The Elkhart Institute: ‘A laudable enterprise’

Founder Henry A. Mumaw (1850-1908) sits at the right of this early group of Elkhart Institute students in Elkhart’s Grand Army of the Republic hall during its inaugural year in 1894-95.

This story originally appeared in the Fall/Winter 2019 issue of The Bulletin

BY JOE SPRINGER ’80, Curator, Mennonite Historical Library


AT 9 A.M. on August 21, 1894, Henry A. Mumaw — entrepreneur, editor, homeopathic physician — opened the doors to the Elkhart Institute. A month earlier, the Elkhart Truth had heralded plans for the Institute as a “laudable enterprise; … distinctively Elkhartan — an institution by our people and for our people.” Nonetheless, according to the newspaper, the Institute would “extend a cordial invitation to the young people of adjoining towns, counties and states … to all who may wish to receive a practical education.”
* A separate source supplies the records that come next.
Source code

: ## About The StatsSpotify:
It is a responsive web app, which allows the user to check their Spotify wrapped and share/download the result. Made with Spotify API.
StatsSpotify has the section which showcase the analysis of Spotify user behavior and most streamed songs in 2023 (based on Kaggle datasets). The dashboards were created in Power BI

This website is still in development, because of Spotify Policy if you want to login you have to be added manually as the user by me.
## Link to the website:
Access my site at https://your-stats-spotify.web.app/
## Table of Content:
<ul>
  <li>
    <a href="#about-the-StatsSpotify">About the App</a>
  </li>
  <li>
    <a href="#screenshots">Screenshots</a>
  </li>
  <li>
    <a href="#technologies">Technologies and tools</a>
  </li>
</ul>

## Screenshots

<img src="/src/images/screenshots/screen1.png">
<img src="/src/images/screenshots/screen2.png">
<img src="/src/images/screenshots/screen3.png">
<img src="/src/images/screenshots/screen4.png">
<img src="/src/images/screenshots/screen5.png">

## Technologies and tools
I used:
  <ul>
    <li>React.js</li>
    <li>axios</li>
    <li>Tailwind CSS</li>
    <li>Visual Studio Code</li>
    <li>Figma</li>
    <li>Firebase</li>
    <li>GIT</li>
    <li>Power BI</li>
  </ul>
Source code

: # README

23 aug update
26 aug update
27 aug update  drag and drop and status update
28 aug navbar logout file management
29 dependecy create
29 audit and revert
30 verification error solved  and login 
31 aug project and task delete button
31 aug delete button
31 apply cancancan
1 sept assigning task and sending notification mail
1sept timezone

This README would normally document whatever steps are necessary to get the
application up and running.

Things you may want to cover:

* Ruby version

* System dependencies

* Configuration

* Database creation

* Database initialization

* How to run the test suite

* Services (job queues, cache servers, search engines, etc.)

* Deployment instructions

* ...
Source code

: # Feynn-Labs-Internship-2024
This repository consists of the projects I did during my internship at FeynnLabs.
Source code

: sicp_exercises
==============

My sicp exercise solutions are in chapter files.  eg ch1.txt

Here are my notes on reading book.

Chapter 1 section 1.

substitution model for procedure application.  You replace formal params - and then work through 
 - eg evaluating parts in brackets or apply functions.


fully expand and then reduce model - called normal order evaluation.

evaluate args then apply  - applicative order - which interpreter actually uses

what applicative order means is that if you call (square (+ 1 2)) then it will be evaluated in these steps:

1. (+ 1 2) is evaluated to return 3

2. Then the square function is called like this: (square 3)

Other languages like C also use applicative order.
Although the idea of a “Mennonite college” was being bandied about, the August launch was still a private venture. Mumaw had committed $300 personally, joined by one other Elkhart donor ($25) and 4 Ontario-based donors ($5/each). Temporary quarters were in the hall of the Grand Army of the Republic (on northwest corner of Main Street and Franklin Street in Downtown Elkhart). Mumaw’s 14-year-old son Andrew was reportedly the first of 30 students enrolled that August — a number that had doubled by the end of the first 10-week term. A faculty initially consisting of four men and one woman covered a spectrum of courses from business to music, physical culture to oratory.

Six months later, stockholders of the newly-formed Elkhart Institute Association took on ownership and further development of the Institute. Before the decade was out, the Institute had built and outgrown a building in Elkhart and moved to Goshen to become Goshen College.